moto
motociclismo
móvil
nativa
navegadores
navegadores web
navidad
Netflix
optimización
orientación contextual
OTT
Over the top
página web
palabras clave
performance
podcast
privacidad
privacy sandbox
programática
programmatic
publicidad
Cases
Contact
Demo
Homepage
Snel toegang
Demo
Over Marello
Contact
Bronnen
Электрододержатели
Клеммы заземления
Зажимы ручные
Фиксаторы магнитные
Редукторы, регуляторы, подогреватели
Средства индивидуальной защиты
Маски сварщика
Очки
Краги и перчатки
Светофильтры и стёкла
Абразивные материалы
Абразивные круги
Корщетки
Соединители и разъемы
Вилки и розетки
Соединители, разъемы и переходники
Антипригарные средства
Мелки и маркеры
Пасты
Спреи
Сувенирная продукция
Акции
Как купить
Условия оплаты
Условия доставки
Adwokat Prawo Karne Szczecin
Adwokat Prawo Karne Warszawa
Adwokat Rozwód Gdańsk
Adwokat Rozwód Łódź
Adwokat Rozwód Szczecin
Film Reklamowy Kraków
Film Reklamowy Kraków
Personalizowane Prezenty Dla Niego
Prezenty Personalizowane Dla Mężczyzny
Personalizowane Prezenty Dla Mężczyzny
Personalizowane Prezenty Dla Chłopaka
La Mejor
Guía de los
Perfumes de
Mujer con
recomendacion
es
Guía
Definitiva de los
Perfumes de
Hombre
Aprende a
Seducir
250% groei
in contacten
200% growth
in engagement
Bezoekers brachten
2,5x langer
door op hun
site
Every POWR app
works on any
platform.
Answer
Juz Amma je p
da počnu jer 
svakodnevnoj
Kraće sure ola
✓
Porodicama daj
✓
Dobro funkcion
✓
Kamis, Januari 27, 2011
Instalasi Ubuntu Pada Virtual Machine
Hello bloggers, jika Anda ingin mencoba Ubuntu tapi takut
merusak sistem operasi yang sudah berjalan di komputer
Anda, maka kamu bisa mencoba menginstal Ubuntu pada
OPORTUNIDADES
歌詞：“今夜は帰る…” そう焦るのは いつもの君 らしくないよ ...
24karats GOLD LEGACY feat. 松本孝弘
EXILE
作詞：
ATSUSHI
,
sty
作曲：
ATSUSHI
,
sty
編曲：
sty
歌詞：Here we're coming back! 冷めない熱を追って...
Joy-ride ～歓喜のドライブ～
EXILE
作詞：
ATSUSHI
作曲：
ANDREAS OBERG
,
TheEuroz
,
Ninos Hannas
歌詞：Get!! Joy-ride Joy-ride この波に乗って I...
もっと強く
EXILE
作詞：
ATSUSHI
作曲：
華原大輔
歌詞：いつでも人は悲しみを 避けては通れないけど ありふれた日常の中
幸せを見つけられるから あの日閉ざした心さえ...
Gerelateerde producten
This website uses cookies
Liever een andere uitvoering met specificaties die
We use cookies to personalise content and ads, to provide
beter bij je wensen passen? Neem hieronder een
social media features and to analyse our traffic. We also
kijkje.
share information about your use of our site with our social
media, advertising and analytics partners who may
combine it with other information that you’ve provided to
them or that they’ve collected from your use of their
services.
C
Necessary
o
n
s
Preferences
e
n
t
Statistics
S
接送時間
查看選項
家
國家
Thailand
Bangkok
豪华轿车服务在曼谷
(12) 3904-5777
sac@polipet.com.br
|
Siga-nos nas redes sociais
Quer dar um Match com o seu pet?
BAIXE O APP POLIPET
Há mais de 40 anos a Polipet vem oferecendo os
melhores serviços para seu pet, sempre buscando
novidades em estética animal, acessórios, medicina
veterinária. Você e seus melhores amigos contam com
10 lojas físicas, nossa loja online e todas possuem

══════════════════════════════

Task to complete
Give all of these rows again, with each "EXILE" replaced by "Exile" and every other part left unchanged.

Solution for this problem
moto
motociclismo
móvil
nativa
navegadores
navegadores web
navidad
Netflix
optimización
orientación contextual
OTT
Over the top
página web
palabras clave
performance
podcast
privacidad
privacy sandbox
programática
programmatic
publicidad
Cases
Contact
Demo
Homepage
Snel toegang
Demo
Over Marello
Contact
Bronnen
Электрододержатели
Клеммы заземления
Зажимы ручные
Фиксаторы магнитные
Редукторы, регуляторы, подогреватели
Средства индивидуальной защиты
Маски сварщика
Очки
Краги и перчатки
Светофильтры и стёкла
Абразивные материалы
Абразивные круги
Корщетки
Соединители и разъемы
Вилки и розетки
Соединители, разъемы и переходники
Антипригарные средства
Мелки и маркеры
Пасты
Спреи
Сувенирная продукция
Акции
Как купить
Условия оплаты
Условия доставки
Adwokat Prawo Karne Szczecin
Adwokat Prawo Karne Warszawa
Adwokat Rozwód Gdańsk
Adwokat Rozwód Łódź
Adwokat Rozwód Szczecin
Film Reklamowy Kraków
Film Reklamowy Kraków
Personalizowane Prezenty Dla Niego
Prezenty Personalizowane Dla Mężczyzny
Personalizowane Prezenty Dla Mężczyzny
Personalizowane Prezenty Dla Chłopaka
La Mejor
Guía de los
Perfumes de
Mujer con
recomendacion
es
Guía
Definitiva de los
Perfumes de
Hombre
Aprende a
Seducir
250% groei
in contacten
200% growth
in engagement
Bezoekers brachten
2,5x langer
door op hun
site
Every POWR app
works on any
platform.
Answer
Juz Amma je p
da počnu jer 
svakodnevnoj
Kraće sure ola
✓
Porodicama daj
✓
Dobro funkcion
✓
Kamis, Januari 27, 2011
Instalasi Ubuntu Pada Virtual Machine
Hello bloggers, jika Anda ingin mencoba Ubuntu tapi takut
merusak sistem operasi yang sudah berjalan di komputer
Anda, maka kamu bisa mencoba menginstal Ubuntu pada
OPORTUNIDADES
歌詞：“今夜は帰る…” そう焦るのは いつもの君 らしくないよ ...
24karats GOLD LEGACY feat. 松本孝弘
Exile
作詞：
ATSUSHI
,
sty
作曲：
ATSUSHI
,
sty
編曲：
sty
歌詞：Here we're coming back! 冷めない熱を追って...
Joy-ride ～歓喜のドライブ～
Exile
作詞：
ATSUSHI
作曲：
ANDREAS OBERG
,
TheEuroz
,
Ninos Hannas
歌詞：Get!! Joy-ride Joy-ride この波に乗って I...
もっと強く
Exile
作詞：
ATSUSHI
作曲：
華原大輔
歌詞：いつでも人は悲しみを 避けては通れないけど ありふれた日常の中
幸せを見つけられるから あの日閉ざした心さえ...
Gerelateerde producten
This website uses cookies
Liever een andere uitvoering met specificaties die
We use cookies to personalise content and ads, to provide
beter bij je wensen passen? Neem hieronder een
social media features and to analyse our traffic. We also
kijkje.
share information about your use of our site with our social
media, advertising and analytics partners who may
combine it with other information that you’ve provided to
them or that they’ve collected from your use of their
services.
C
Necessary
o
n
s
Preferences
e
n
t
Statistics
S
接送時間
查看選項
家
國家
Thailand
Bangkok
豪华轿车服务在曼谷
(12) 3904-5777
sac@polipet.com.br
|
Siga-nos nas redes sociais
Quer dar um Match com o seu pet?
BAIXE O APP POLIPET
Há mais de 40 anos a Polipet vem oferecendo os
melhores serviços para seu pet, sempre buscando
novidades em estética animal, acessórios, medicina
veterinária. Você e seus melhores amigos contam com
10 lojas físicas, nossa loja online e todas possuem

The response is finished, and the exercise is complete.